I started writing some thoughts on this yesterday.

Theme Pieces

I think a sub section for every theme piece has merit and consistency, but admittedly, the scrolling through of repetition of related abilities will not please the reader, as has been discussed here. The difference to the game UI being, that instead of clicking on information one by one, the information is displayed in its entirety without reader choice, control, or filtering.

Perhaps there could still be some way of finding a middle ground?

Has separating effects (abilities) given by themePiece aspects into its own section of a theme page below theme pieces been discussed? There, they could be displayed once by effect id, requirements, and the current tool tips, which I feel are perfectly excellent.

Since these theme related abilities are effects of aspects, first given with theme pieces, then targeted with theme piece aspects, I wouldn't see it breaking the logic of the code to have a) a separate sections for abilities and b) some disclosure for dependent theme piece combinations. If and when any given effect requires [x, y, z, å] theme piece aspects. An effect like bearHug is given in either arm, but it won't be enabled until the aspect requirements of the effect are met in the effect's targets.

Non-existent upgrades

In my opinion, the foreseeable more confusing matter has to do with non-existent upgrades. Showing a Thorn Lash+ when there isn't such a thing in the game files is confusing to the reader, as well as any future wiki contributor.

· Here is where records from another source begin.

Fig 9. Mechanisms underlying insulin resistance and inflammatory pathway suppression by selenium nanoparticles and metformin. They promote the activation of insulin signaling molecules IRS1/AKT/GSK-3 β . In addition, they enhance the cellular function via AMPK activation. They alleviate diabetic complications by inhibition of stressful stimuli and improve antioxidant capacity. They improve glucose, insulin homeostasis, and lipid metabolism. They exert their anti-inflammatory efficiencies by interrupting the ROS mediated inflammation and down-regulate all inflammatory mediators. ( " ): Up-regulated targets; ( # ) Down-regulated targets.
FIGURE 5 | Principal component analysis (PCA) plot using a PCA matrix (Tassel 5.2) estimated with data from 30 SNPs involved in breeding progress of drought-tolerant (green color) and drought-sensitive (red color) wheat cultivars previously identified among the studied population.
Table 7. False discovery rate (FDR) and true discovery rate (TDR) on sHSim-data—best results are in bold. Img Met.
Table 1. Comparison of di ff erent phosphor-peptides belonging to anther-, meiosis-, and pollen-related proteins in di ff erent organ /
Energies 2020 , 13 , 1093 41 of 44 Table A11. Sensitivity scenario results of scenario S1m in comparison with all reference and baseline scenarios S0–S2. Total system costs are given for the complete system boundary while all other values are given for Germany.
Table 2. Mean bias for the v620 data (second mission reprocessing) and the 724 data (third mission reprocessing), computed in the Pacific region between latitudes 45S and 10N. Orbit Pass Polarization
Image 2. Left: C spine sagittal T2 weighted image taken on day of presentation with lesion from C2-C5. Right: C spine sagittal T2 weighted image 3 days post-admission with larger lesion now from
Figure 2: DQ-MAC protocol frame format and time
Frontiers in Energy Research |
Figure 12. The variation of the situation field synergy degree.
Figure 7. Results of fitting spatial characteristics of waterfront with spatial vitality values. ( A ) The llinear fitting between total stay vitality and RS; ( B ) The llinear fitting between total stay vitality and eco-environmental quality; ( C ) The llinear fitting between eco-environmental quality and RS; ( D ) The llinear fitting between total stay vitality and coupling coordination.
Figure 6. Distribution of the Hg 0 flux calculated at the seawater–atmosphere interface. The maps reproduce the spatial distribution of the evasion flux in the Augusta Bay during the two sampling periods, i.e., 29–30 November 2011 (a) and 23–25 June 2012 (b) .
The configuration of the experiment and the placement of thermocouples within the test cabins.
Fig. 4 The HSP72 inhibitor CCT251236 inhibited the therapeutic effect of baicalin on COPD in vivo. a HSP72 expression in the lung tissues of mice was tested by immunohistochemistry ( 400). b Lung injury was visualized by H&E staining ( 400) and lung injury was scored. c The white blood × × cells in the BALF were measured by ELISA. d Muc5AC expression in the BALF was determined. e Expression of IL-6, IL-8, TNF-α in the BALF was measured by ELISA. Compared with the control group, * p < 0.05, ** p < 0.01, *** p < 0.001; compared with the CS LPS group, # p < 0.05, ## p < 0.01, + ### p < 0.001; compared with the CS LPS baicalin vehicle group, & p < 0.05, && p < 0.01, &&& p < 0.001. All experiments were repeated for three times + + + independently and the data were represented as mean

So take the botanical upgrades, since there is no ability upgrade aspect along the lines of theme_vine_upgrade nor is there any hint towards anything of the sort present or being planned for in the formulae of the theme's abilities, I don't quite see the case for it to exist in the wiki presentation, except for anticipating it based on a pattern.

But anticipating based on patterns in current presentation doesn't feel like the purpose of a game wiki. A case can be made to guard for future changes, but even this relies on the assumption that patterns will not be broken. Take the one-upgrade-per-theme -pattern. There is nothing restricting other theme piece related abilities and their upgrades to being added.

It's perfectly possible to add a leap ability for bear legs, and have a separate upgrade for it alongside of the Bear Swipes+ (theme_bear_upgrade) upgrade (tried this out today just to be sure :snappingturtle:). But it's not something we're going to anticipate.

The best possible scenario would be for the automated code to know how to validate an upgrade aspect as related to a theme piece's ability effect, and thus be worthy of an upgrade mention and tooltip. For common and class skills this won't be a problem because the upgraded ability is already specified in the upgrade aspect .json under "upgradeForAbility", which the theme upgrades lack.

But could there be a workaround? For example, since we know upgrade aspect id's appear in ability effects as part of formulae, could this knowledge be applied as something of the sort to be used to validate that an upgrade aspect does in fact modify an effect? (There might be exceptions where this does not apply?)

But if that is difficult to implement, I think a better scenario is to not present non-existent upgrades, whether that is done by commenting out or other means.

I agree it is beneficial to the reader to know there is no upgrade, but displaying these non-upgrades, to my eye at least, dilutes the purpose. It's more akin to showing non-facts than hiding facts. That being said, if a bot is able to find a new upgrade and implement it accordingly, well that's just awesome.